JK was discovered dead in her home on 12.11.08 by members of the Rapid Assessment Team (RAT). JK suffered from a range of health needs but was able to mobilise inside her home using a zimmer frame. She was assessed as able to manage her own personal care and meals and relied on friends to undertake her shopping. However she chose not to go outside her property, and was known to spend the main part of her day on her bed with her three dogs. It is reported that there were no concerns that she lacked mental capacity and her decisions to lead this lifestyle. In the years before her death there were a number of reports regarding the poor state of hygiene in the house and the presence of dog faeces on the floor. A number of agencies were involved with JK in the week immediately prior to her death.

Professional learning:

  • Assessments and care plans should have a service user focus rather than reflect the available service and interventions.
  • Assessments and care plans should address issues of reluctance to engage with services.

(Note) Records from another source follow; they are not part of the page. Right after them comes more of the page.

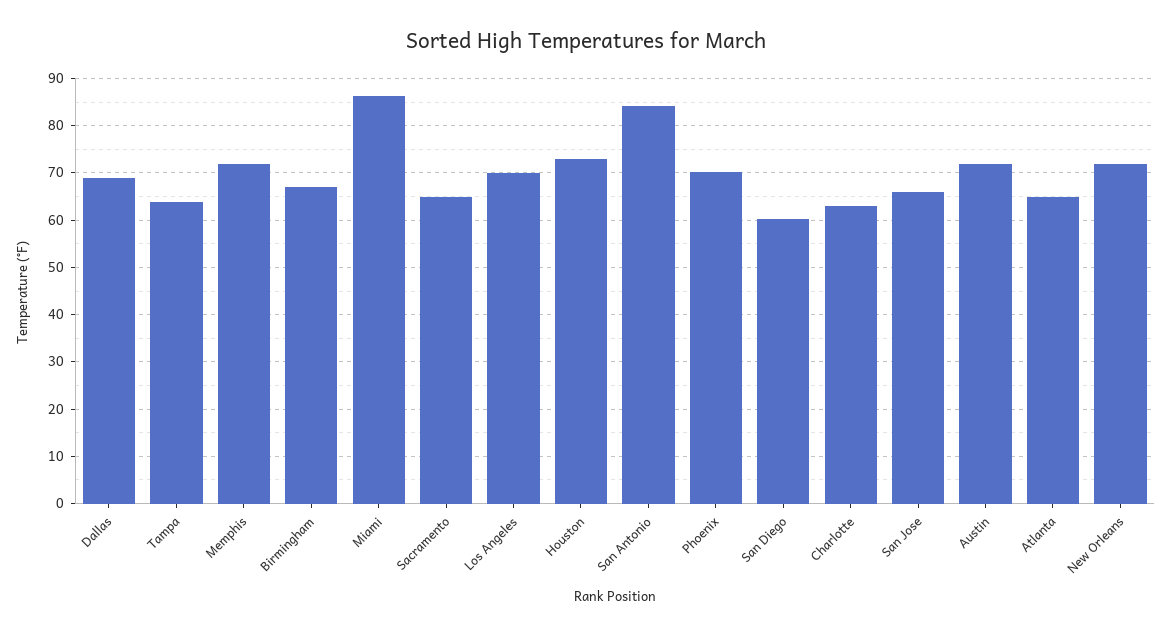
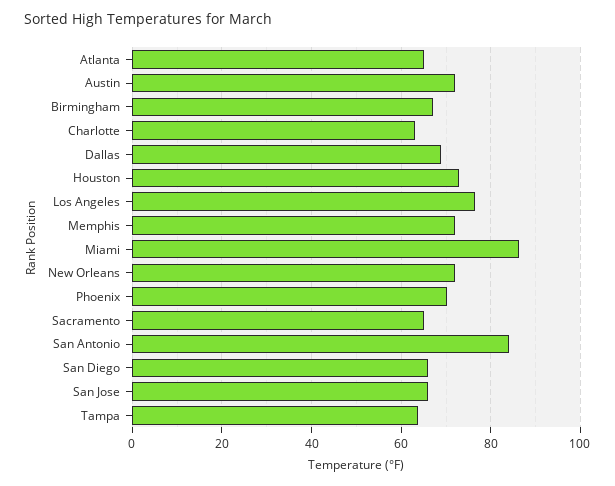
  {
    "Dallas": 68,
    "Tampa": 64,
    "Memphis": 72,
    "Birmingham": 66,
    "Miami": 86,
    "Sacramento": 64,
-   "Los Angeles": 70,
+   "Los Angeles": 76,
    "Houston": 72,
    "San Antonio": 84,
    "Phoenix": 70,
-   "San Diego": 60,
+   "San Diego": 66,
    "Charlotte": 62,
    "San Jose": 66,
    "Austin": 72,
    "Atlanta": 66,
    "New Orleans": 72
  }

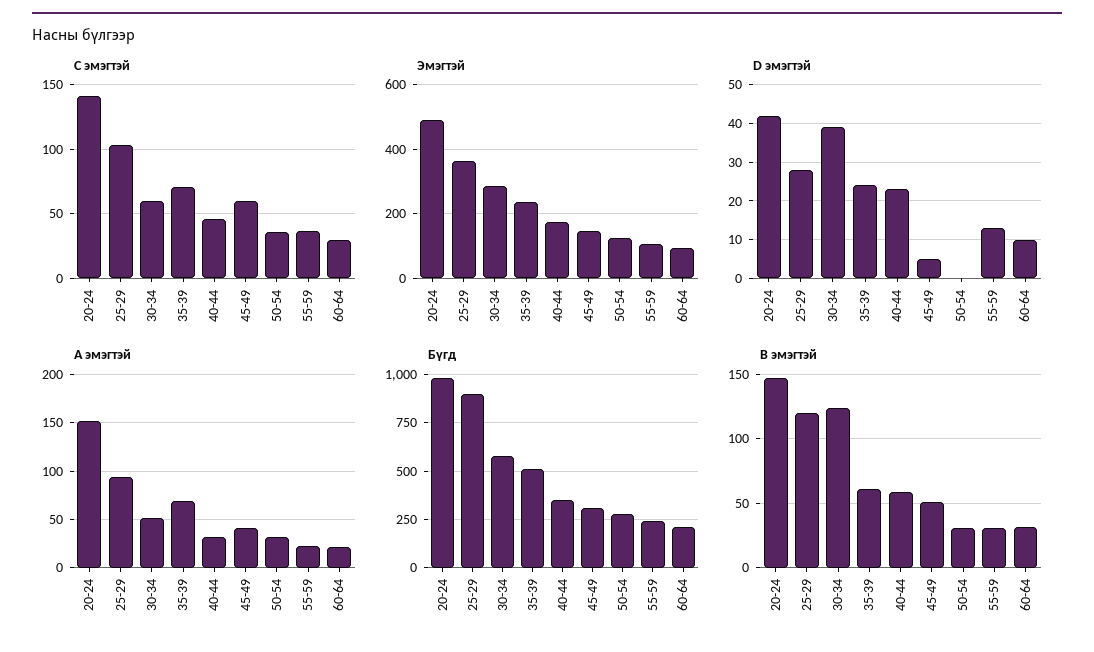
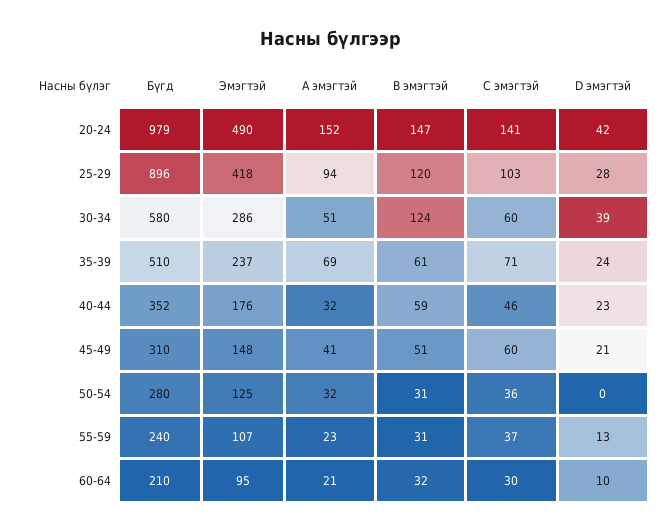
  {
    "C эмэгтэй": {
      "20-24": 141,
      "25-29": 103,
      "30-34": 60,
      "35-39": 71,
      "40-44": 46,
      "45-49": 60,
      "50-54": 36,
      "55-59": 37,
      "60-64": 30
    },
    "Эмэгтэй": {
      "20-24": 490,
-     "25-29": 360,
+     "25-29": 418,
      "30-34": 286,
      "35-39": 237,
      "40-44": 176,
      "45-49": 148,
      "50-54": 125,
      "55-59": 107,
      "60-64": 95
    },
    "D эмэгтэй": {
      "20-24": 42,
      "25-29": 28,
      "30-34": 39,
      "35-39": 24,
      "40-44": 23,
-     "45-49": 5,
+     "45-49": 21,
      "50-54": 0,
      "55-59": 13,
      "60-64": 10
    },
    "A эмэгтэй": {
      "20-24": 152,
      "25-29": 94,
      "30-34": 51,
      "35-39": 69,
      "40-44": 32,
      "45-49": 41,
      "50-54": 32,
      "55-59": 23,
      "60-64": 21
    },
    "Бүгд": {
      "20-24": 979,
      "25-29": 896,
      "30-34": 580,
      "35-39": 510,
      "40-44": 352,
      "45-49": 310,
      "50-54": 280,
      "55-59": 240,
      "60-64": 210
    },
    "B эмэгтэй": {
      "20-24": 147,
      "25-29": 120,
      "30-34": 124,
      "35-39": 61,
      "40-44": 59,
      "45-49": 51,
      "50-54": 31,
      "55-59": 31,
      "60-64": 32
    }
  }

  • Multi- disciplinary meetings (as part of business as usual) should be held when there are concerns about a vulnerable adult.  A key worker should be identified to co-ordinate the shared plan.
  • Thresholds to indicate when circumstances of self-neglect tip into safeguarding.
  • Clear and robust record keeping of decisions and actions taken.
  • Feedback provided to referrers on outcomes and actions following alerts/referrals.
  • Monitoring of how often service user refusal to accept services to detect repeating and escalating patterns.
  • Guidance should be provided for practitioners on approaches to working with vulnerable people who refuse services and/or at risk of self-neglect.